Одни говорили, что все это одѣяніе перешло въ наслѣдство отъ отца, умершаго нѣсколько лѣтъ тому назадъ; другіе утверждали, будто какой-то проѣзжій, неизвѣстный мужчина, путешествовавши по бѣлому свѣту на коврѣ-самолетѣ, подарилъ ему свое платье въ знакъ благодарности за то, что онъ сослужилъ ему какую-то службу; третьи предполагали, что старая колдунья, жившая гдѣ-то далеко въ лѣсу подъ горою, нарядила мальчика подобнымъ образомъ на общее посмѣшище. Словомъ сказать, толковъ было не мало, но до правды все-таки докопаться никому не удалось, тѣмъ болѣе, что Мошка, со своей стороны, былъ очень молчаливъ, на улицѣ показывался рѣдко и все больше прятался отъ людского глаза по разнымъ задворкамъ да закоулкамъ. Въ особенности не любилъ онъ встрѣчаться съ уличными мальчишками, которые всякій разъ, завидѣвъ его, принимались подтрунивать, дергать за полы, высовывать языки и пѣть нарочно сложенную въ честь его глупую безсмысленную пѣсню:
"Тимошенька, Мошенька,
Попляши, поскачи,
Твои ножки хороши".
Сердился въ душѣ Мошка на оборванную ватагу, нѣсколько разъ даже хватался за кинжалъ, чтобы вспугнуть ее, но потомъ, должно быть вспомнивъ, что онъ ниже, меньше и слабѣе всѣхъ, грустно опускалъ головушку и, отмалчиваясь на грубыя шутки, быстро сѣменилъ ноженками, стараясь поскорѣе куда-нибудь спрятаться.

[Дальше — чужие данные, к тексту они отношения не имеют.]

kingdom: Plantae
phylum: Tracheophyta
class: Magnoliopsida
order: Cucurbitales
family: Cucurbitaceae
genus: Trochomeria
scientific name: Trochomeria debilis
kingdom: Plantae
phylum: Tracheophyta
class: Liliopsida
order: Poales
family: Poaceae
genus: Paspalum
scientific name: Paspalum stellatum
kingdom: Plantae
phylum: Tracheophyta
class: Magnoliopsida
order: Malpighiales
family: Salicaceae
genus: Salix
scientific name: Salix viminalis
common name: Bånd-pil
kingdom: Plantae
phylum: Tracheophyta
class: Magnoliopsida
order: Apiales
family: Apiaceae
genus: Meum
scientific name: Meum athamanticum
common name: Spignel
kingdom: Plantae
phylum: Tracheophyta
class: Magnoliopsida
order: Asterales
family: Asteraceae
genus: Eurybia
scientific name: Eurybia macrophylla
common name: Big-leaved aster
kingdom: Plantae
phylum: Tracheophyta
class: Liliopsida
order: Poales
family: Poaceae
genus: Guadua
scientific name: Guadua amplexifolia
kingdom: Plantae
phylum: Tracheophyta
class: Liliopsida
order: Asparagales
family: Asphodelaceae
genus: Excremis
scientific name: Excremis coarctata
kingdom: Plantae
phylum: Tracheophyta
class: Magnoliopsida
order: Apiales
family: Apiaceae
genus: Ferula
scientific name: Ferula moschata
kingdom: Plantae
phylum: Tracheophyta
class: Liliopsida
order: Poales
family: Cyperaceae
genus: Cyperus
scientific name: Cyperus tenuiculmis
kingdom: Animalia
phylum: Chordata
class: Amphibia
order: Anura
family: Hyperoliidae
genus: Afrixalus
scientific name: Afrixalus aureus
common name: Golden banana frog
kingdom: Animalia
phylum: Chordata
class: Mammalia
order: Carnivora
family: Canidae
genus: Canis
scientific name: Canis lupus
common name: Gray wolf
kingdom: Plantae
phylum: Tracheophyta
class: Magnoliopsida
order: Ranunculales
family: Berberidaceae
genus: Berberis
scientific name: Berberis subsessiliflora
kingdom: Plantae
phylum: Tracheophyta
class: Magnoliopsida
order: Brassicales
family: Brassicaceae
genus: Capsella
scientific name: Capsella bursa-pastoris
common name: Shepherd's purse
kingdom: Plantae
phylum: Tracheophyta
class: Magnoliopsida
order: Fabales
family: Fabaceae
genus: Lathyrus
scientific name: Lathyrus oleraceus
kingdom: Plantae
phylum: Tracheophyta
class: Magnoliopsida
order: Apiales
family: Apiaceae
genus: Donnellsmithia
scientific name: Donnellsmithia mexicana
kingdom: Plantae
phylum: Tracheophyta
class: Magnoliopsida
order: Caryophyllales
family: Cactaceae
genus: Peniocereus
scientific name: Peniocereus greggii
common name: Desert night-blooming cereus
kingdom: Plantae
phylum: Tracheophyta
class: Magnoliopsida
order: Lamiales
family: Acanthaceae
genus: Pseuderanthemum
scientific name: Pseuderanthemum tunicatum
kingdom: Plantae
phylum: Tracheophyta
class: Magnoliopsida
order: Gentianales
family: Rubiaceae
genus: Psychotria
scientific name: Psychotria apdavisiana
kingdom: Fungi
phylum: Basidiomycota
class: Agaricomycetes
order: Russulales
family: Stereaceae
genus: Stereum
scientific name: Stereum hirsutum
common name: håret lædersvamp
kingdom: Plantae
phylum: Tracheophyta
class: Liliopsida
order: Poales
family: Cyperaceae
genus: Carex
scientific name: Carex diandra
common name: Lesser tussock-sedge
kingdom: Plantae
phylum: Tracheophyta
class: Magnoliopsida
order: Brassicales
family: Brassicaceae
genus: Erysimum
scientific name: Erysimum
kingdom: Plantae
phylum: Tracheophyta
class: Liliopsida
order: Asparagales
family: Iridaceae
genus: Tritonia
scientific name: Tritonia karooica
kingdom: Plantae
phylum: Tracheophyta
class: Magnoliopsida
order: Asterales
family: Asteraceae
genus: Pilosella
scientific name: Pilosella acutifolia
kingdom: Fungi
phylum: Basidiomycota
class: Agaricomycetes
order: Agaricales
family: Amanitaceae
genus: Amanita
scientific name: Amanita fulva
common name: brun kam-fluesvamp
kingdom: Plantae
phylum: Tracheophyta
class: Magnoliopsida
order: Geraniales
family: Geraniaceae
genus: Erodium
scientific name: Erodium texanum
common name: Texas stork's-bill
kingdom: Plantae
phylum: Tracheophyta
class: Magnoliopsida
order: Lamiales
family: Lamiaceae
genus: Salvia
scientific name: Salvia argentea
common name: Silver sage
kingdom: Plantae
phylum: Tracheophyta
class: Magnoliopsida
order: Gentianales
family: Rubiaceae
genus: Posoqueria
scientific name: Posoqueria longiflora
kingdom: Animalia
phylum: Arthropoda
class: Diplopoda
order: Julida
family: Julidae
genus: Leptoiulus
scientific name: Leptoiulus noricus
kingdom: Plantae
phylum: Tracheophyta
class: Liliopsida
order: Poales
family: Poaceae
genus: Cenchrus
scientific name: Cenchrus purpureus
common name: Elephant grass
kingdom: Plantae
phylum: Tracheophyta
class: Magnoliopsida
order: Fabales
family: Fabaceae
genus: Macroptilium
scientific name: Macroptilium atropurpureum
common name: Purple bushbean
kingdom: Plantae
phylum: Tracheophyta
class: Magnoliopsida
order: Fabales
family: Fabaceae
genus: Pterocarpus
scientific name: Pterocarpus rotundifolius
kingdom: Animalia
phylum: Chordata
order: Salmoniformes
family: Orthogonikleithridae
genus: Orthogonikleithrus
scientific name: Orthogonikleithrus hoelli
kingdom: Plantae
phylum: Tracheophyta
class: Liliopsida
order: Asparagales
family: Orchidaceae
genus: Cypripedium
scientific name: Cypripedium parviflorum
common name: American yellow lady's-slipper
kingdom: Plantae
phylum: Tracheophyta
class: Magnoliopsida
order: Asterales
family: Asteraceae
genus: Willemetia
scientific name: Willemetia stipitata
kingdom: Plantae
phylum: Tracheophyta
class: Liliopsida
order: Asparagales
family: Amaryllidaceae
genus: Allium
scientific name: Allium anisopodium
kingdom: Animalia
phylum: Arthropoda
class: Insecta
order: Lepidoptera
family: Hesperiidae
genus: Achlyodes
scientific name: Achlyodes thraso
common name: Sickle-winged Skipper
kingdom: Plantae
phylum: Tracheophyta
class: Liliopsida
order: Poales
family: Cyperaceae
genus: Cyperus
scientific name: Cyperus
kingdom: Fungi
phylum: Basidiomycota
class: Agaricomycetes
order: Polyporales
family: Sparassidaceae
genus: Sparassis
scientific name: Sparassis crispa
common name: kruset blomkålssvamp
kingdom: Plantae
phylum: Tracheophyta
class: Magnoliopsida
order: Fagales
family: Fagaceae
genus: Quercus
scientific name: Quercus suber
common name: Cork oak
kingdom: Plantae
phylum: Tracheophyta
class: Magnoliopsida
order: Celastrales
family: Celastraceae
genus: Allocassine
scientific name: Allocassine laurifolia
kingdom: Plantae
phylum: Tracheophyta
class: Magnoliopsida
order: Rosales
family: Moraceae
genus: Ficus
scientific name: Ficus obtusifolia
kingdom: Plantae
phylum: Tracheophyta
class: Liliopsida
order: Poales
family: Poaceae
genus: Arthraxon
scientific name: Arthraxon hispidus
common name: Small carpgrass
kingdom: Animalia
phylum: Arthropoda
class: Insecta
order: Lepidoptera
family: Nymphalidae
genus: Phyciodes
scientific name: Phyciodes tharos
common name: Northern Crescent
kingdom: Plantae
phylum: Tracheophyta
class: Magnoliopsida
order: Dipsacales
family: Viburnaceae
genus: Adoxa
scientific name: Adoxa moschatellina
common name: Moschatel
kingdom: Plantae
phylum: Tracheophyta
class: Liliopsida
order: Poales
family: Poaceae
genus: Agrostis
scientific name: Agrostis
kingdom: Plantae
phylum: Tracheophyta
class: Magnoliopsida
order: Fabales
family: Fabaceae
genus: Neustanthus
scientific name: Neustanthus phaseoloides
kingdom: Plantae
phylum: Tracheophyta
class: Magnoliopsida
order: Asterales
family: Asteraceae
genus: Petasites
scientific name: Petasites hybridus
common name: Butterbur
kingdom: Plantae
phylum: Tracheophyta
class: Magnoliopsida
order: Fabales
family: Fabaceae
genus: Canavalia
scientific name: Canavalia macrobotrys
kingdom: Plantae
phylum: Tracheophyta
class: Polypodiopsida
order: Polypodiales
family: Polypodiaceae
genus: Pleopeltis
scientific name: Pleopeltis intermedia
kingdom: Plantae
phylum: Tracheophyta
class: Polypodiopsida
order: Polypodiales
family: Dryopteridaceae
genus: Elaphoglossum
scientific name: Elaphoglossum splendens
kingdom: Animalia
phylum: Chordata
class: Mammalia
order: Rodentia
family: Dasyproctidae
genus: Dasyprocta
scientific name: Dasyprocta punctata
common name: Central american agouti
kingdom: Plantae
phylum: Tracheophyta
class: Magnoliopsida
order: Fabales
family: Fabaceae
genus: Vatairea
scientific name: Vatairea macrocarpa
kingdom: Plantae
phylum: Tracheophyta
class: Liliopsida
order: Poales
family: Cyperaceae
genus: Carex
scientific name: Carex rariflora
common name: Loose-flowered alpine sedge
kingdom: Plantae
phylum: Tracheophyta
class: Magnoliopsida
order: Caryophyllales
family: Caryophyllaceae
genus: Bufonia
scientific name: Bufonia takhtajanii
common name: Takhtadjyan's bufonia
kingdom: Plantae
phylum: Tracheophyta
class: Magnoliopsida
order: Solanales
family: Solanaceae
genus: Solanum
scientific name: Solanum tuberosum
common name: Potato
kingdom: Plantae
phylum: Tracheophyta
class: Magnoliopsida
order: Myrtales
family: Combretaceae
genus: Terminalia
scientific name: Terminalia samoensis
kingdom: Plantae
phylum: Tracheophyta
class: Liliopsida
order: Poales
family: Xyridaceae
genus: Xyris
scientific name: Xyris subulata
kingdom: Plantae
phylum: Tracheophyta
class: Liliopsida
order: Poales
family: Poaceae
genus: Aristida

Такъ проходили дни, недѣли, мѣсяцы.
Взгрустнулось однажды Мошкѣ не на шутку; досадно, обидно стало, что надъ нимъ издѣваются; задумалъ мальчикъ покинуть родную сторонушку, да поискать счастья въ чужихъ людяхъ. И вотъ, поднявшись рано-ранешенько, когда въ городѣ еще всѣ спали и на дворѣ, кромѣ собакъ, никого не было видно, тихонько пустился въ путь-дорогу, а куда?-- и самъ не вѣдалъ.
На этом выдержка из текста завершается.